Let $R$ be a ring, $f \in R$, and $X$ a variable. Show $R_{f} \simeq R[X]/\langle 1-fX \rangle$.
I am a beginner in algebra and I am reading a textbook in commutative algebra. What I do not understand is that: How does the proof apply universal mapping properties in the second part of the proof? I do not see the quotient ring appears in the second part. Why we need $\theta$.
Basically, explanation on the second part in details to a beginner would be appreciated.

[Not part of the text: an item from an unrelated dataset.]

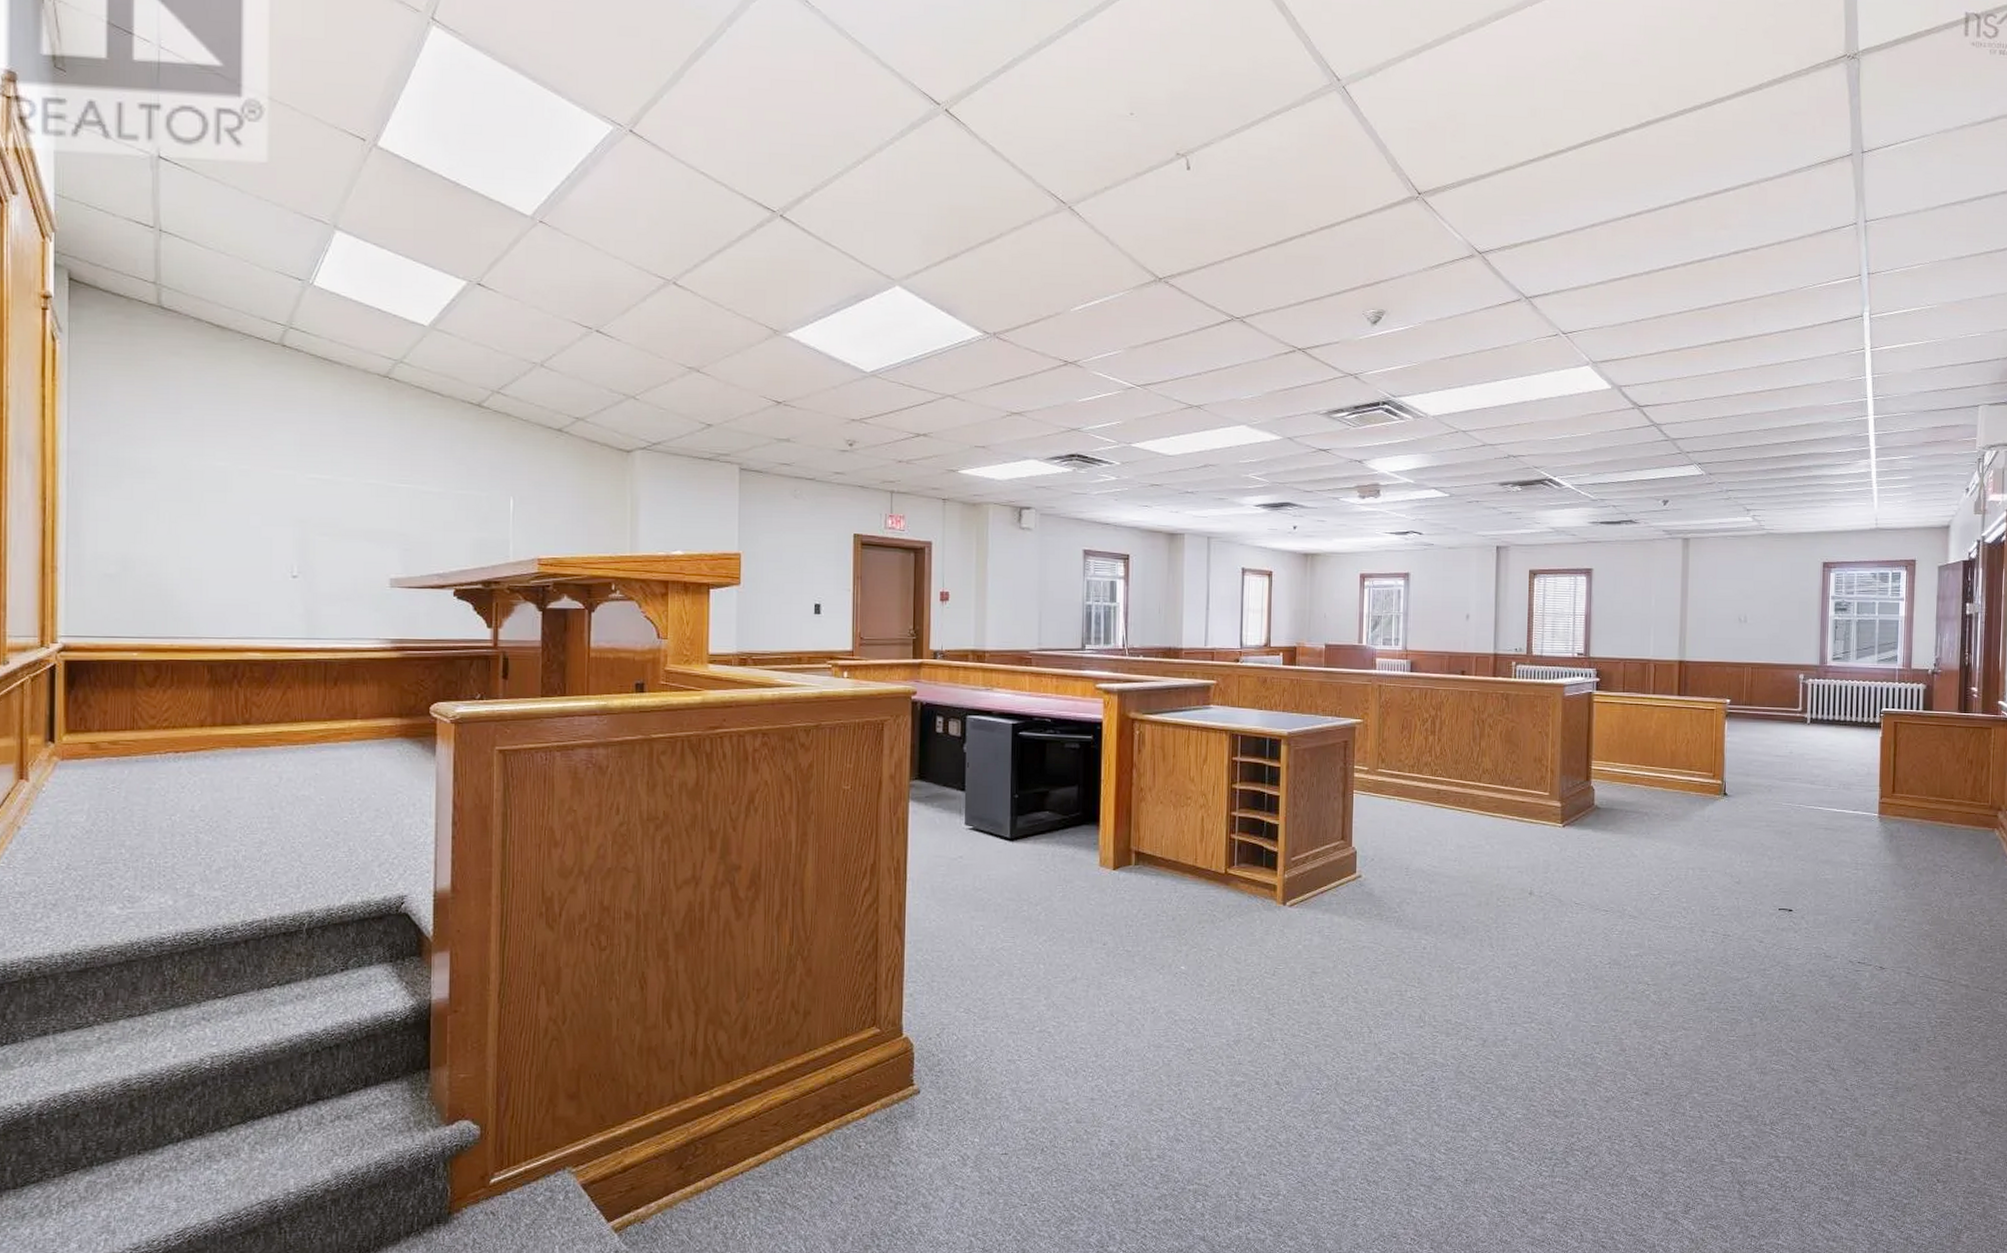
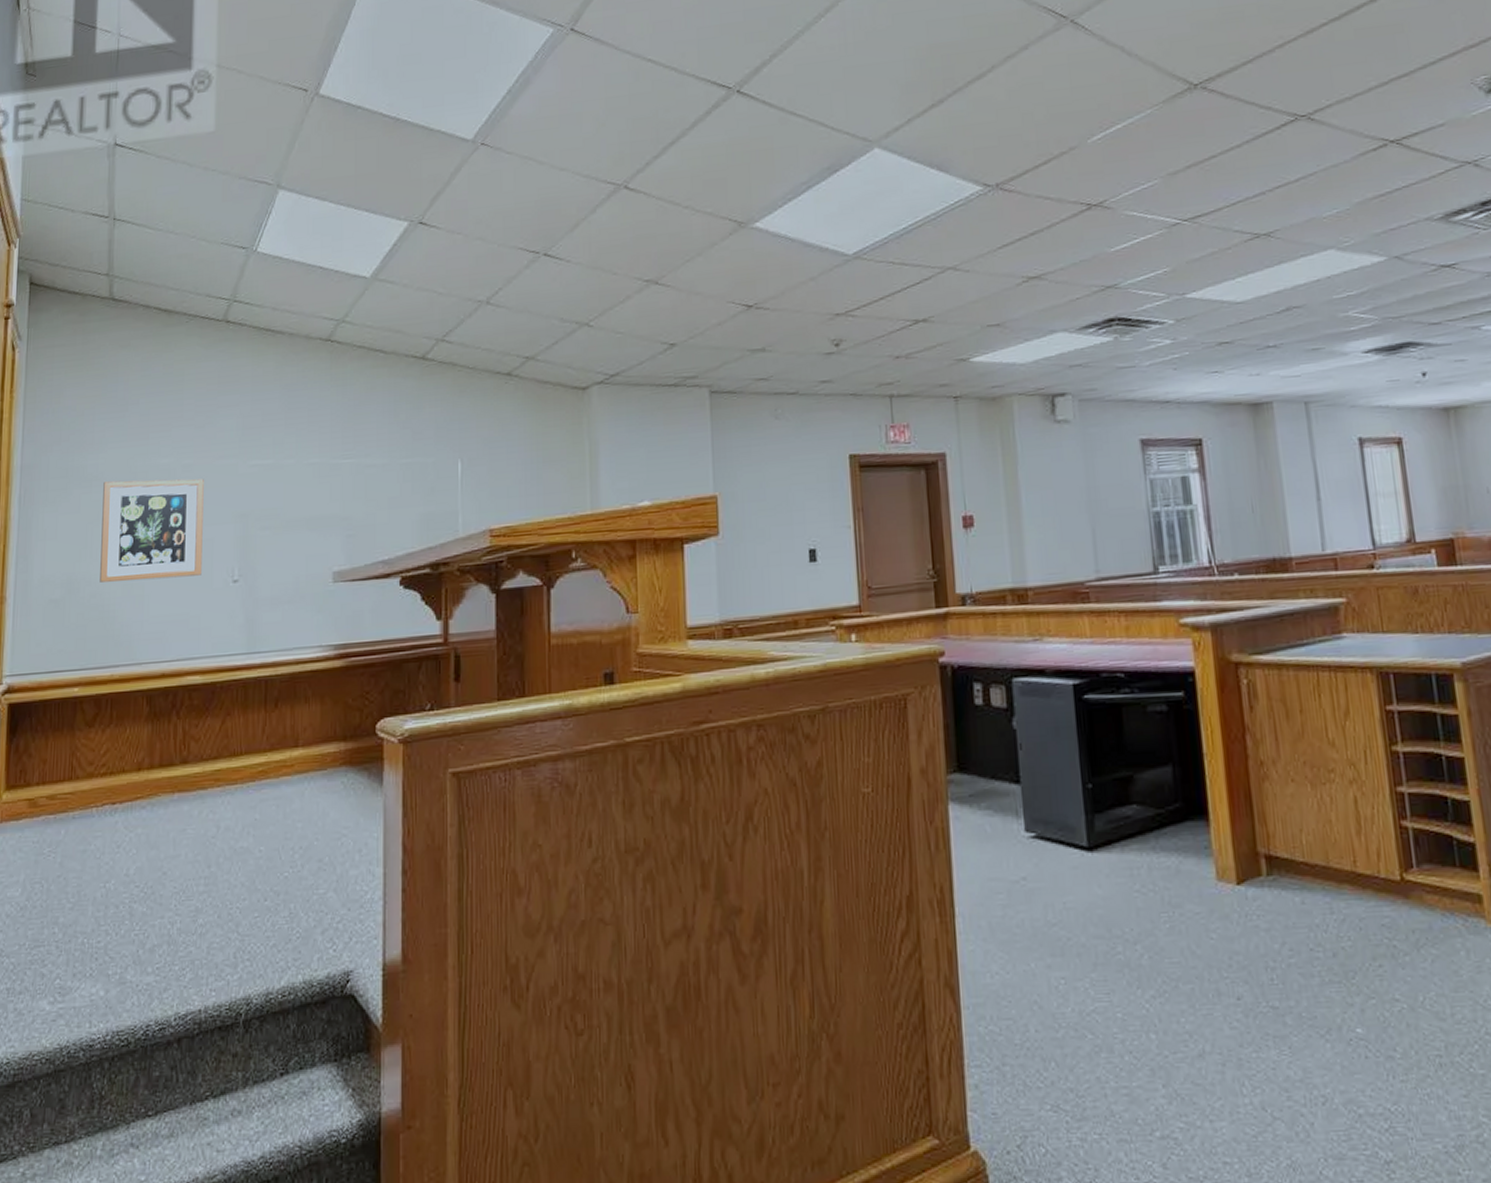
wall art: none [156,475,262,568] -> present [100,479,204,582]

In general, universal properties provide a powerful way of proving algebraic objects are isomorphic because they state a defining property that the object must satisfy. That is, if any other object satisfies this property then it is isomorphic to the original object. In the case of localisation, the universal property says:
Given any ring $R$ and an element $f\in R$ then the localisation $R_f$ is a ring together with a map $\phi: R\rightarrow R_f$ satisfying following: given any ring map $\psi: R\rightarrow R''$ such that $f$ maps to a unit in $R''$ then there is a unique ring map $\rho: R_f\rightarrow R''$ such that $\psi = \rho\circ\phi$.
The key fact to realise (essential exercise) is that this characterises $R_f$ up to isomorphism, that is, given any other ring, $S$, that satisfies this property then $S$ is isomorphic to $R_f$.

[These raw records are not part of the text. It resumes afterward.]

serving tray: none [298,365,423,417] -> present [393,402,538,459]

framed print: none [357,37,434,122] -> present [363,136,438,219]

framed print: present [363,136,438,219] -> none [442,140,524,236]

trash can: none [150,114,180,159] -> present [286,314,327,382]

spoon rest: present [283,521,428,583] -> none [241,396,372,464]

Once you have this, in order to prove anything is isomorphic to $R_f$ all you need to do is show that it satisfies the universal property. This is what your quoted text does:
It starts with an arbitrary map $\psi:R\rightarrow R''$ such that $\psi(f)$ is a unit, ie $\psi(f)^{-1}$ exists. Then in order to construct a map $R[x]/(1-fx)\rightarrow R''$, first construct a map $\theta: R[x]\rightarrow R''$ that factors through the quotient (NB: this uses the universal property of quotient rings!) $\rho: R[x]/(1-fx)\rightarrow R''$.